– Mix the Miss Susta vegan meat mix with the sunflower oil and cold water to a homogeneous vegan minced meat mixture.
– Preheat the oven to 220 ºC. Wash the aubergines and peel the aubergines partly lengthways with a vegetable peeler. After each strip without peel, leave a strip with peel and cut them to the middle along the length. Prick some holes all around and brush the aubergines with oil. Place them on baking paper in the oven and roast the aubergines for about 45 minutes. The aubergines are done if you can poke them with a knife without difficulty (choose the thickest part).
– Meanwhile, cross the two tomatoes and blanche them briefly in boiling water. Finely chop the onion and fry in oil in a fry pan. Finely chop one green pepper and add it to the onion.
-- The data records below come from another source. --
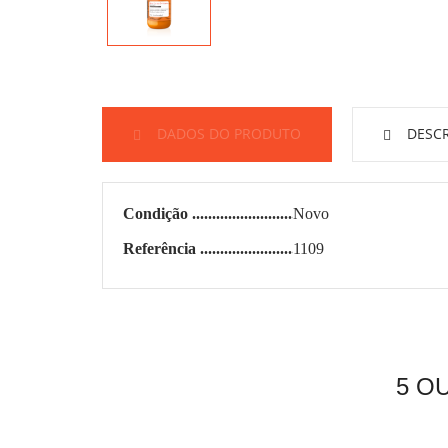
DADOS DO PRODUTO
DESCR
Condição
Novo
Referência
1109
5 O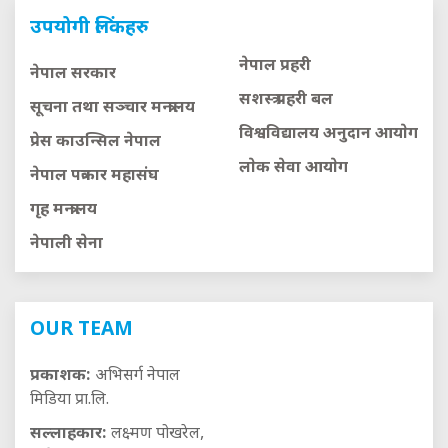
उपयोगी लिंकहरु
नेपाल प्रहरी
नेपाल सरकार
सशस्त्र प्रहरी बल
सूचना तथा सञ्चार मन्त्रालय
विश्वविद्यालय अनुदान आयाेग
प्रेस काउन्सिल नेपाल
लाेक सेवा आयाेग
नेपाल पत्रकार महासंघ
गृह मन्त्रालय
नेपाली सेना
OUR TEAM
प्रकाशक:
अभिसर्ग नेपाल
मिडिया प्रा.लि.
सल्लाहकार:
लक्ष्मण पोखरेल,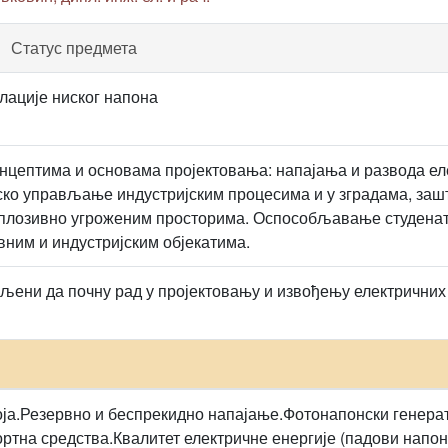
Статус предмета
лације ниског напона
нцептима и основама пројектовања: напајања и развода ел
ско управљање индустријским процесима и у зградама, зашт
сплозивно угроженим просторима. Оспособљавање студенат
вним и индустријским објекатима.
љени да почну рад у пројектовању и извођењу електричних 
поја.Резервно и беспрекидно напајање.Фотонапонски генер
ртна средства.Квалитет електричне енергије (падови напо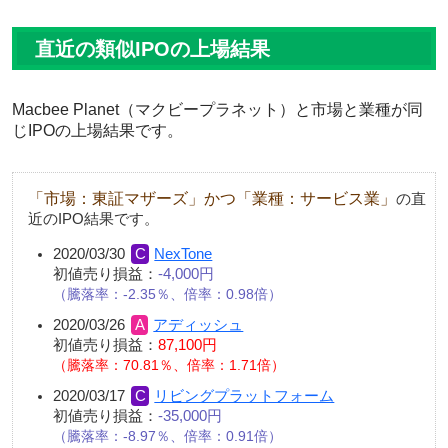
直近の類似IPOの上場結果
Macbee Planet（マクビープラネット）と市場と業種が同
じIPOの上場結果です。
「市場：東証マザーズ」かつ「業種：サービス業」
の直
近のIPO結果です。
2020/03/30
NexTone
初値売り損益：
-4,000円
騰落率：-2.35％、倍率：0.98倍
2020/03/26
アディッシュ
初値売り損益：
87,100円
騰落率：70.81％、倍率：1.71倍
2020/03/17
リビングプラットフォーム
初値売り損益：
-35,000円
騰落率：-8.97％、倍率：0.91倍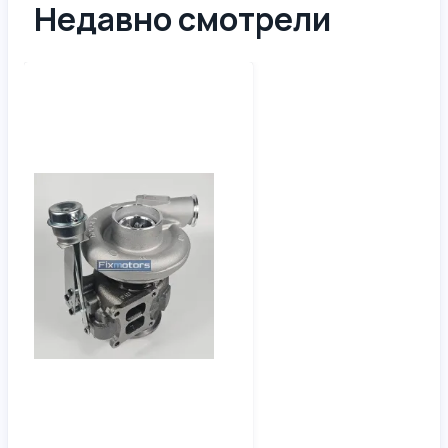
Недавно смотрели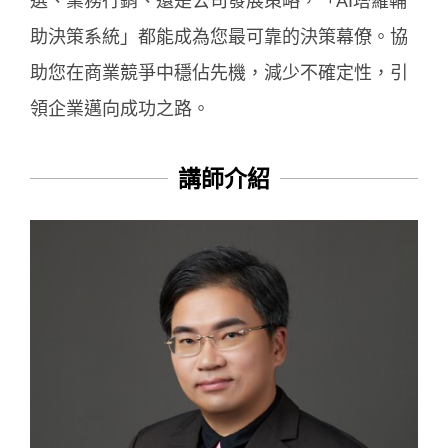
選、業務行銷、還是公司發展策略，「AI塔羅輔
助決策系統」都能成為您最可靠的決策幕僚。協
助您在商業競爭中穩佔先機，減少不確定性，引
領企業邁向成功之路。
講師介紹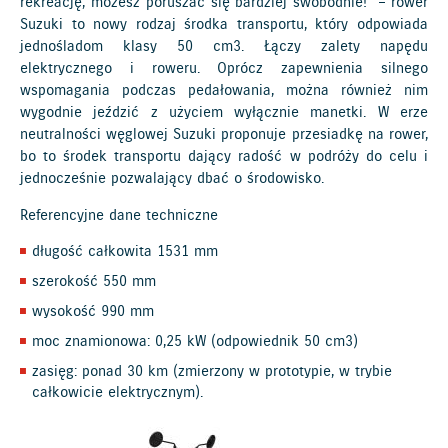
rekreację, możesz poruszać się bardziej swobodnie!” – rower
Suzuki to nowy rodzaj środka transportu, który odpowiada
jednośladom klasy 50 cm3. Łączy zalety napędu
elektrycznego i roweru. Oprócz zapewnienia silnego
wspomagania podczas pedałowania, można również nim
wygodnie jeździć z użyciem wyłącznie manetki. W erze
neutralności węglowej Suzuki proponuje przesiadkę na rower,
bo to środek transportu dający radość w podróży do celu i
jednocześnie pozwalający dbać o środowisko.
Referencyjne dane techniczne
długość całkowita 1531 mm
szerokość 550 mm
wysokość 990 mm
moc znamionowa: 0,25 kW (odpowiednik 50 cm3)
zasięg: ponad 30 km (zmierzony w prototypie, w trybie
całkowicie elektrycznym).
– When the onion looks translucent, add the vegan minced mixture and fry it loose.
– Meanwhile, skin the two tomatoes and cut them into cubes. Finely chop the garlic and add it to the minced meat mixture in the pan. Let it all simmer gently on a low heat until most of the moisture from the tomatoes has evaporated.
– Then turn off the heat and add pepper, cumin and three quarters of the chopped parsley.
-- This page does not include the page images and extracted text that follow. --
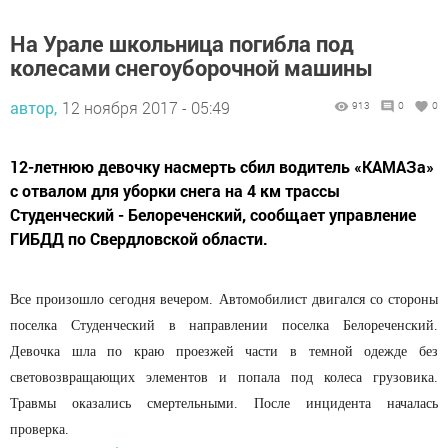
На Урале школьница погибла под
колесами снегоуборочной машины
автор,
12 ноября 2017 - 05:49
913
0
0
12-летнюю девочку насмерть сбил водитель «КАМАЗа»
с отвалом для уборки снега на 4 км трассы
Студенческий - Белореченский, сообщает управление
ГИБДД по Свердловской области.
Все произошло сегодня вечером. Автомобилист двигался со стороны
поселка Студенческий в направлении поселка Белореченский.
Девочка шла по краю проезжей части в темной одежде без
световозвращающих элементов и попала под колеса грузовика.
Травмы оказались смертельными. После инцидента началась
проверка.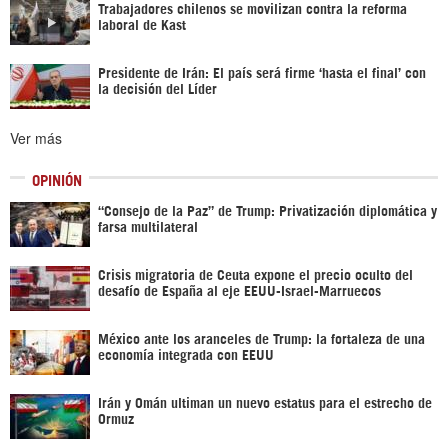
Trabajadores chilenos se movilizan contra la reforma
laboral de Kast
Presidente de Irán: El país será firme ‘hasta el final’ con
la decisión del Líder
Ver más
OPINIÓN
“Consejo de la Paz” de Trump: Privatización diplomática y
farsa multilateral
Crisis migratoria de Ceuta expone el precio oculto del
desafío de España al eje EEUU-Israel-Marruecos
México ante los aranceles de Trump: la fortaleza de una
economía integrada con EEUU
Irán y Omán ultiman un nuevo estatus para el estrecho de
Ormuz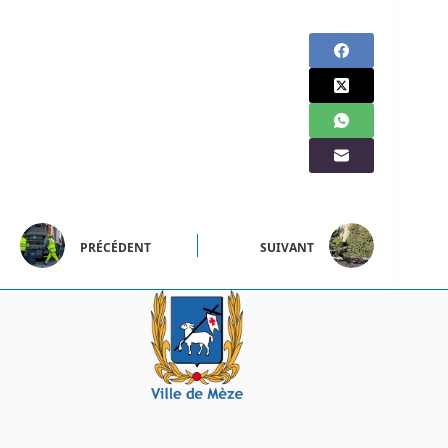
PRÉCÉDENT
SUIVANT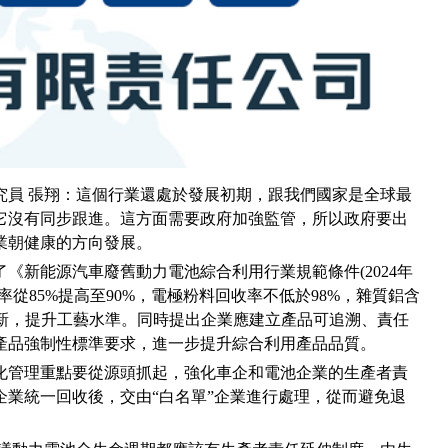
究員 張翔：這個行業還處於發展初期，跟我們國家是全球最
它沒有同步跟進。這方面需要政府加強監管，所以政府要出
業朝健康的方向發展。
佈了《新能源汽車廢舊動力電池綜合利用行業規範條件(2024年
從85%提高至90%，電極粉料回收率不低於98%，雜質鋁含
創新，提升工藝水準。同時提出企業應建立產品可追溯、責任
產品強制性標準要求，進一步提升綜合利用產品品質。
化管理重點要從源頭抓起，強化車企和電池企業的生產者責
企業統一回收後，交由“白名單”企業進行處理，從而避免退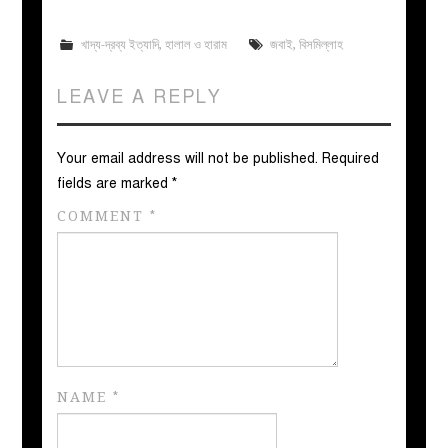
খাদ্য-দ্রব্য ইত্যাদি
,
হালাল ও হারাম
জবাই
,
বিসমিল্লাহ
LEAVE A REPLY
Your email address will not be published.
Required
fields are marked
*
COMMENT
*
NAME
*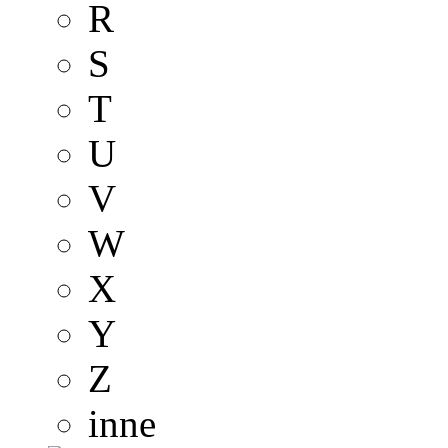
R
S
T
U
V
W
X
Y
Z
inne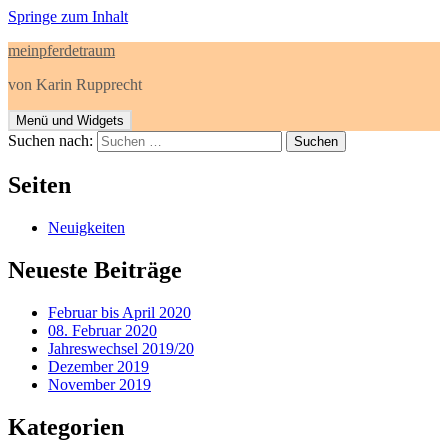
Springe zum Inhalt
meinpferdetraum
von Karin Rupprecht
Menü und Widgets
Suchen nach:
Seiten
Neuigkeiten
Neueste Beiträge
Februar bis April 2020
08. Februar 2020
Jahreswechsel 2019/20
Dezember 2019
November 2019
Kategorien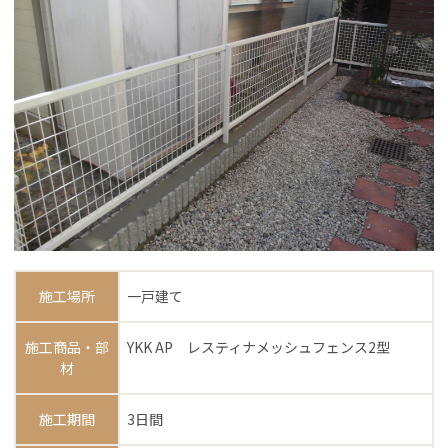
施工場所
一戸建て
施工商品・部
YKK AP レスティナメッシュフェンス2型
材
施工期間
3日間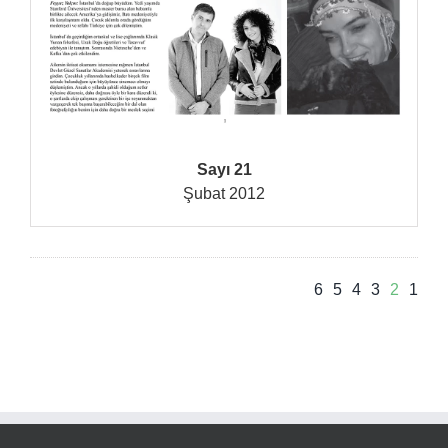
Sayı 21
Şubat 2012
6
5
4
3
2
1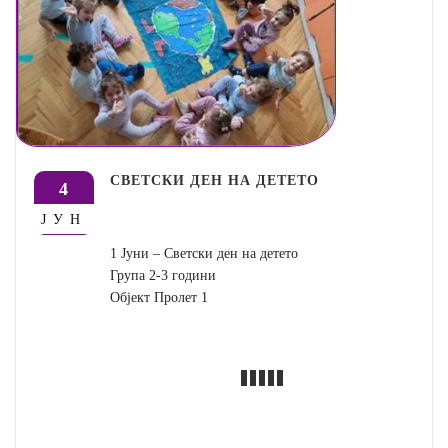
СВЕТСКИ ДЕН НА ДЕТЕТО
4
ЈУН
1 Јуни – Светски ден на детето
Група 2-3 години
Објект Пролет 1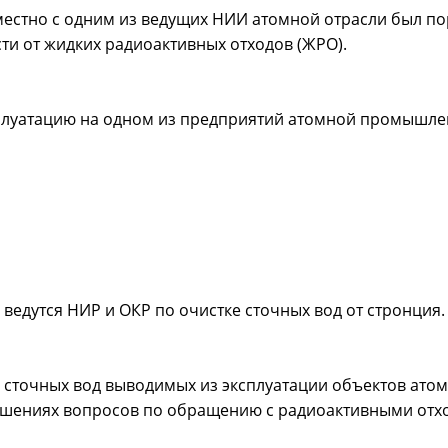
вместно с одним из ведущих НИИ атомной отрасли был п
и от жидких радиоактивных отходов (ЖРО).
плуатацию на одном из предприятий атомной промышлен
ведутся НИР и ОКР по очистке сточных вод от стронция.
сточных вод выводимых из эксплуатации объектов атомн
ешениях вопросов по обращению с радиоактивными отх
– When the aubergines are done, take them out of the oven and place them in an oven dish. Cut each aubergine open lengthwise to slightly over the middle and press open a little further with the help of a spoon. Now spoon 1/4 part of the ground beef mixture into each eggplant.
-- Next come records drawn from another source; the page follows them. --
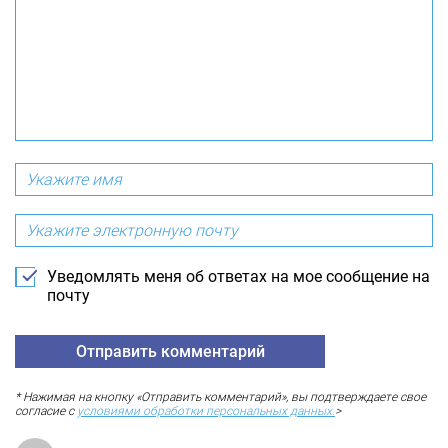
Уведомлять меня об ответах на мое сообщение на
почту
* Нажимая на кнопку «Отправить комментарий», вы подтверждаете свое
согласие с
условиями обработки персональных данных.
>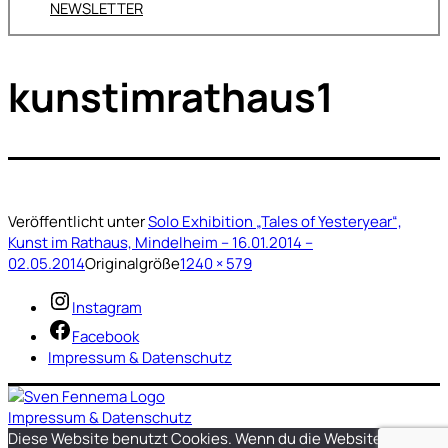
NEWSLETTER
kunstimrathaus1
Veröffentlicht unter
Solo Exhibition „Tales of Yesteryear“,
Kunst im Rathaus, Mindelheim – 16.01.2014 –
02.05.2014
Originalgröße
1240 × 579
Instagram
Facebook
Impressum & Datenschutz
Impressum & Datenschutz
Diese Website benutzt Cookies. Wenn du die Website weiter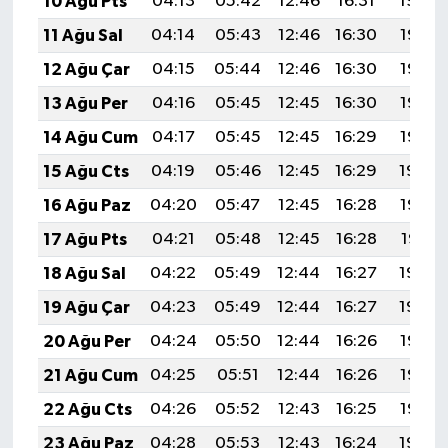
10 Ağu Pts
04:13
05:42
12:46
16:31
19:39
11 Ağu Sal
04:14
05:43
12:46
16:30
19:38
12 Ağu Çar
04:15
05:44
12:46
16:30
19:37
13 Ağu Per
04:16
05:45
12:45
16:30
19:36
14 Ağu Cum
04:17
05:45
12:45
16:29
19:35
15 Ağu Cts
04:19
05:46
12:45
16:29
19:34
16 Ağu Paz
04:20
05:47
12:45
16:28
19:33
17 Ağu Pts
04:21
05:48
12:45
16:28
19:31
18 Ağu Sal
04:22
05:49
12:44
16:27
19:30
19 Ağu Çar
04:23
05:49
12:44
16:27
19:29
20 Ağu Per
04:24
05:50
12:44
16:26
19:28
21 Ağu Cum
04:25
05:51
12:44
16:26
19:26
22 Ağu Cts
04:26
05:52
12:43
16:25
19:25
23 Ağu Paz
04:28
05:53
12:43
16:24
19:24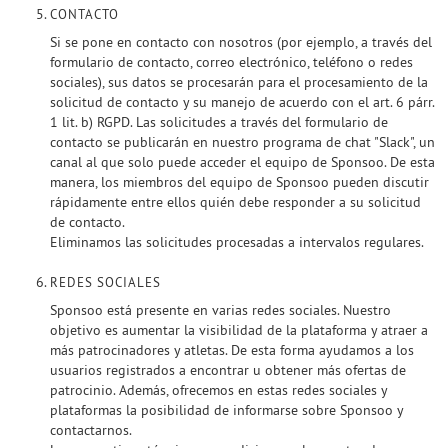
CONTACTO
Si se pone en contacto con nosotros (por ejemplo, a través del
formulario de contacto, correo electrónico, teléfono o redes
sociales), sus datos se procesarán para el procesamiento de la
solicitud de contacto y su manejo de acuerdo con el art. 6 párr.
1 lit. b) RGPD. Las solicitudes a través del formulario de
contacto se publicarán en nuestro programa de chat "Slack", un
canal al que solo puede acceder el equipo de Sponsoo. De esta
manera, los miembros del equipo de Sponsoo pueden discutir
rápidamente entre ellos quién debe responder a su solicitud
de contacto.
Eliminamos las solicitudes procesadas a intervalos regulares.
REDES SOCIALES
Sponsoo está presente en varias redes sociales. Nuestro
objetivo es aumentar la visibilidad de la plataforma y atraer a
más patrocinadores y atletas. De esta forma ayudamos a los
usuarios registrados a encontrar u obtener más ofertas de
patrocinio. Además, ofrecemos en estas redes sociales y
plataformas la posibilidad de informarse sobre Sponsoo y
contactarnos.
– Stir tomato paste with 200 ml of hot water and pour this into the oven dish.
– Cover the dish with aluminium foil.
– Place the dishes into the preheated 220 ºC oven. Let the dish cook for 20 minutes: then remove the aluminium foil and allow the stuffed aubergines to get a nice colour, approx. 10 minutes.
– Before serving, sprinkle with the remaining chopped parsley.
Delicious with rice (or pilau) and tzatziki.